Sogroya — Cigna
Growth Hormone Deficiency in a Child
Initial criteria
- Patient must have a diagnosis of growth hormone deficiency confirmed by at least one of the following: (1) at least one growth hormone stimulation test performed with levodopa, insulin-induced hypoglycemia, arginine, clonidine, or glucagon and the peak growth hormone response < 10 ng/mL; OR (2) deficiency in at least one other pituitary hormone (adrenocorticotropic hormone, thyroid-stimulating hormone, gonadotropin deficiency counted as one, or prolactin); OR (3) imaging triad of ectopic posterior pituitary and pituitary hypoplasia with abnormal pituitary stalk; OR (4) patient has had a hypophysectomy.

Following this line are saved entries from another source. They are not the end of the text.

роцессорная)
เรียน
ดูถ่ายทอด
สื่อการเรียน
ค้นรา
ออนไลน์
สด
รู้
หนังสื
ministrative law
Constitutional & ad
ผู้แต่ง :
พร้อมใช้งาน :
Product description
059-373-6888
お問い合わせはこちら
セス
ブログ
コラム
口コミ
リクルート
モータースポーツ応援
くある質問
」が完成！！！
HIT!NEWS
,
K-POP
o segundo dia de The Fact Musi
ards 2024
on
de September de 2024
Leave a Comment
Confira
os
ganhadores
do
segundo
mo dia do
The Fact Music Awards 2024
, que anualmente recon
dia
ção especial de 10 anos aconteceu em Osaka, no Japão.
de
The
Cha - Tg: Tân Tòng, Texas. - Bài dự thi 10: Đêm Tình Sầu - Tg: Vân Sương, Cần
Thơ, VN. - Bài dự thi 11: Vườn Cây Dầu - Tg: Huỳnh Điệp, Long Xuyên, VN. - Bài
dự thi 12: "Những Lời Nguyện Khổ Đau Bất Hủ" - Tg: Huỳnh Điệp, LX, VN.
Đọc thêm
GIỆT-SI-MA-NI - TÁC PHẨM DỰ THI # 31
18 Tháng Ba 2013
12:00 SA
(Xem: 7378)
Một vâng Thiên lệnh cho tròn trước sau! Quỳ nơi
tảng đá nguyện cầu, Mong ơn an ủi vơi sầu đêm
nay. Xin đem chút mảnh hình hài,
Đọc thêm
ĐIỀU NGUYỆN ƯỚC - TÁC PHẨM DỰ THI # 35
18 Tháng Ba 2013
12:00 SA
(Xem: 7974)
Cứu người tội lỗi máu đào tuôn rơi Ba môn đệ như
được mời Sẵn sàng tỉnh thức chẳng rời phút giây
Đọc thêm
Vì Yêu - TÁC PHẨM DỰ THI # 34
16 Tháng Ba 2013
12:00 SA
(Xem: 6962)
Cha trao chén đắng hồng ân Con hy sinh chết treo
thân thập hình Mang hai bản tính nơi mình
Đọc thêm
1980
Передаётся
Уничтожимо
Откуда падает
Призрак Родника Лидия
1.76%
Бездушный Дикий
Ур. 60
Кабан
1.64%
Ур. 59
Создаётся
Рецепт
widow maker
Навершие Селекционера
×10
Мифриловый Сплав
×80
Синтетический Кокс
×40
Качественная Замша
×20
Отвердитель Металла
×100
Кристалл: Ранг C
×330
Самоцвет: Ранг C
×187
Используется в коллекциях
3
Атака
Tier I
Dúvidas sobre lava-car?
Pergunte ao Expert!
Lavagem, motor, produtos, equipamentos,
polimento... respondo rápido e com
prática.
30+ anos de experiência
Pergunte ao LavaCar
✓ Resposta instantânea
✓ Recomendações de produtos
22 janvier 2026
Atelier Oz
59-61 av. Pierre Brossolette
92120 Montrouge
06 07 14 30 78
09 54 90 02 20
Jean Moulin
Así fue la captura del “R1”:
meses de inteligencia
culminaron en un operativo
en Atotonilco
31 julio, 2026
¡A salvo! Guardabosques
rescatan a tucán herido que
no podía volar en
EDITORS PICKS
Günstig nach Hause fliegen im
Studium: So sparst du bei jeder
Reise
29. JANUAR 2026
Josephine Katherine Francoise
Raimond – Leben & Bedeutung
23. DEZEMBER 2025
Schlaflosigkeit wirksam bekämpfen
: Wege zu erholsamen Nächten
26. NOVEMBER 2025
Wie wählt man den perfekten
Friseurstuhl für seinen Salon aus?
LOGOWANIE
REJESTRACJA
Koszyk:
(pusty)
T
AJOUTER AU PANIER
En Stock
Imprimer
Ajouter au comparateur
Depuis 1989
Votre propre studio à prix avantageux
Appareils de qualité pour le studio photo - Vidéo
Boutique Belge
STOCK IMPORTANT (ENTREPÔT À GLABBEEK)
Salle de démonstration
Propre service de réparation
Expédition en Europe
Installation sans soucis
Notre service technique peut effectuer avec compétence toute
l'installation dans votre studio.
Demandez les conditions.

- The medication has been prescribed by or in consultation with an endocrinologist.
- OR Patient has multiple pituitary hormone deficiencies and meets one of the following: (a) three or more pituitary hormone deficiencies; OR (b) one growth hormone stimulation test with a peak growth hormone response < 10 ng/mL; AND the medication prescribed by or in consultation with an endocrinologist.
Reauthorization criteria
- Patient is currently receiving Sogroya or switching from another growth hormone agent (established on therapy ≥ 10 months) AND meets one of the following: (i) patient age < 12 years and height has increased by ≥ 2 cm/year in the most recent year; OR (ii) patient age ≥ 12 years and < 18 years and height has increased by ≥ 2 cm/year in the most recent year AND epiphyses are open; OR (iii) patient age ≥ 18 years and height has increased by ≥ 2 cm/year in the most recent year AND epiphyses are open AND mid-parental height has not been attained.